Tutto sommato

Gigi e Lello, vecchi amici d’infanzia, passeggiano per le strade del quartiere romano che li ha visti crescere, il Tufello. Il primo ormai è un attore famoso: ma proprio per questo tornare nelle strade in cui è cresciuto e dalle quali manca da quattro decenni lo mette un po’ in soggezione, non vuole sembrare lo spaccone che torna per dire a tutti “Ce l’ho fatta”. I due giungono davanti alla parrocchia della Santissima Assunta: chissà se c’è ancora don Luigi, il massiccio, giovane sacerdote che gestiva l’oratorio quando loro erano piccoli. Gigi prova a chiamarlo da sotto alla finestra, senza sperarci troppo. Sorpresa: si affaccia un ormone alla testa imbiancata, sorride, si precipita giù e prima di abbracciare forte Proietti gli molla un sonoro schiaffone. L’attore vede le stelle dal dolore, ma sente anche di nuovo il profumo del primo amore, delle giornate con gli amici, della messa, dell’aria dei suoi tredici anni: “ricordare è un mestiere rischioso, ha bisogno di stimoli forti”. E raccontarsi poi è difficilissimo, richiede onestà e memoria. Memoria dell’odore di povertà e dell’odore di sugo. Memoria di quel palazzo in via di Sant’Eligio, una traversa di via Giulia, la casa in cui Gigi è nato il 2 novembre 1940…

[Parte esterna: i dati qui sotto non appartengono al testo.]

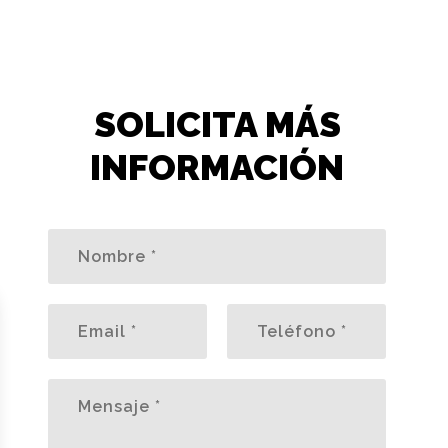
SOLICITA MÁS
INFORMACIÓN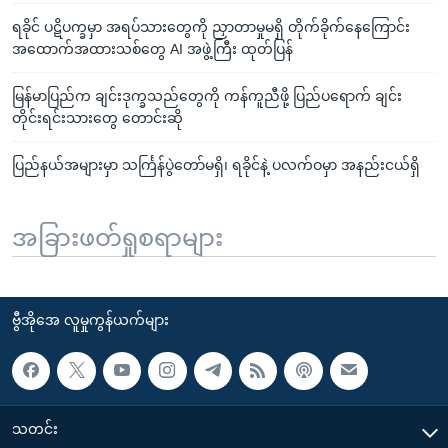
ရခိုင် ပဋိပက္ခမှာ အရပ်သားတွေကို ညှာတာမှုမရှိ တိုက်ခိုက်နေကြောင်း
အထောက်အထားသစ်တွေ AI အဖွဲ့ကြီး ထုတ်ပြန်
မြန်မာပြည်က ချင်းဒုက္ခသည်တွေကို ကန်ကူညီဖို့ ပြည်ပရောက် ချင်း
တိုင်းရင်းသားတွေ တောင်းဆို
ပြည်နယ်အများမှာ သင်္ကြန်ပွဲတော်မရှိ၊ ရခိုင်နဲ့ ပလက်ဝမှာ အနည်းငယ်ရှိ
အခြားဖတ်ရှုစရာများ
ဗွီအိုအေ လူမှုကွန်ယက်များ
သတင်း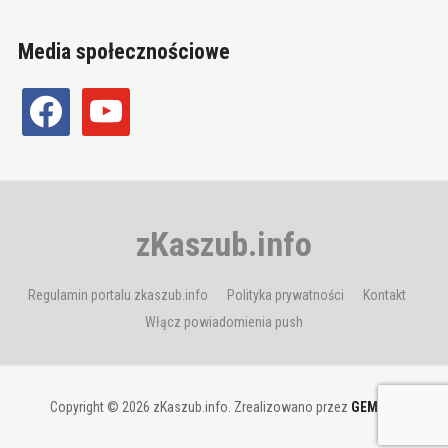
Media społecznościowe
facebook
youtube
zKaszub.info
Regulamin portalu zkaszub.info
Polityka prywatności
Kontakt
Włącz powiadomienia push
Copyright © 2026 zKaszub.info. Zrealizowano przez
GEMBIT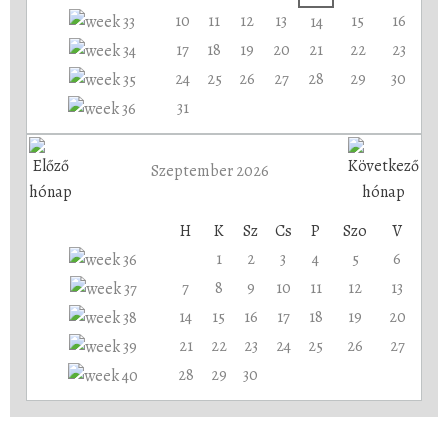
10
11
12
13
15
16
14
17
18
19
20
21
22
23
24
25
26
27
28
29
30
31
Szeptember 2026
H
K
Sz
Cs
P
Szo
V
1
2
3
4
5
6
7
8
9
10
11
12
13
14
15
16
17
18
19
20
21
22
23
24
25
26
27
28
29
30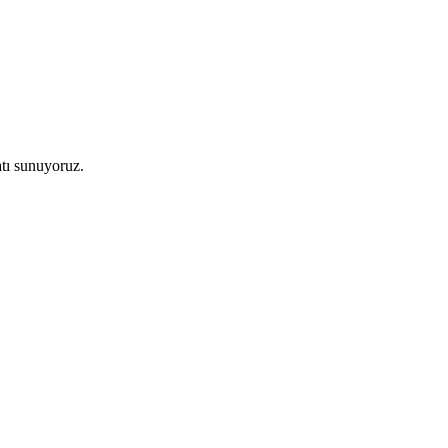
atı sunuyoruz.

L’autobiografia dell’unico attore italiano che ha saputo raccogliere l’eredità di Vittorio Gassman, almeno nella capacità di alternare senza soluzione di continuità né imbarazzi il registro “alto” e quello nazionalpopolare, Shakespeare e le fiction in prima serata, i monologhi virtuosistici e le barzellette scurrili, inizia con un registro affettuosamente malinconico. Il ritratto dei genitori di origini molto umili, immigrati a Roma da paeselli remoti, l’infanzia un po’ in campagna per sfuggire ai bombardamenti, un po’ a pochi metri dal Colosseo, un po’ in un seminterrato vicino a via Veneto e un po’ nei cortili delle case popolari dell’estrema periferia capitolina. La scoperta della musica - Proietti nasce come cantante – le innumerevoli serate con la sua jazz band nei night della Dolce vita e nelle sale da ballo, l’adesione per noia al Centro Universale Teatrale che ha finito per “svoltargli” la vita nonostante all’epoca non sapesse nulla di Teatro, l’incontro con Giancarlo Cobelli e Antonio Calenda e la recitazione “off”, poi nel 1967 il primo sceneggiato televisivo con Ugo Gregoretti, il mondo del doppiaggio, il cinema, il musical con Alleluja, brava gente e d’improvviso il grande successo. Fino all’apoteosi di A me gli occhi, please, un one man show che ha fatto epoca con la sua contaminazione di generi. Dal libro, che è una irresistibile carrellata di aneddoti, viene fuori un uomo ironico e paradossalmente schivo, un antidivo istrionico fuori e pantofolaio dentro (spicca la virtuale assenza di aneddoti a sfondo sessuale e sentimentale, l’attore vive da più di 40 anni con la svedese Sagitta Altera, che gli ha dato due figlie) che ci tiene molto a rivendicare le sue radici nel jazz e nel teatro sperimentale ma non rinnega certo né la sua popolarità né la sua popolanità.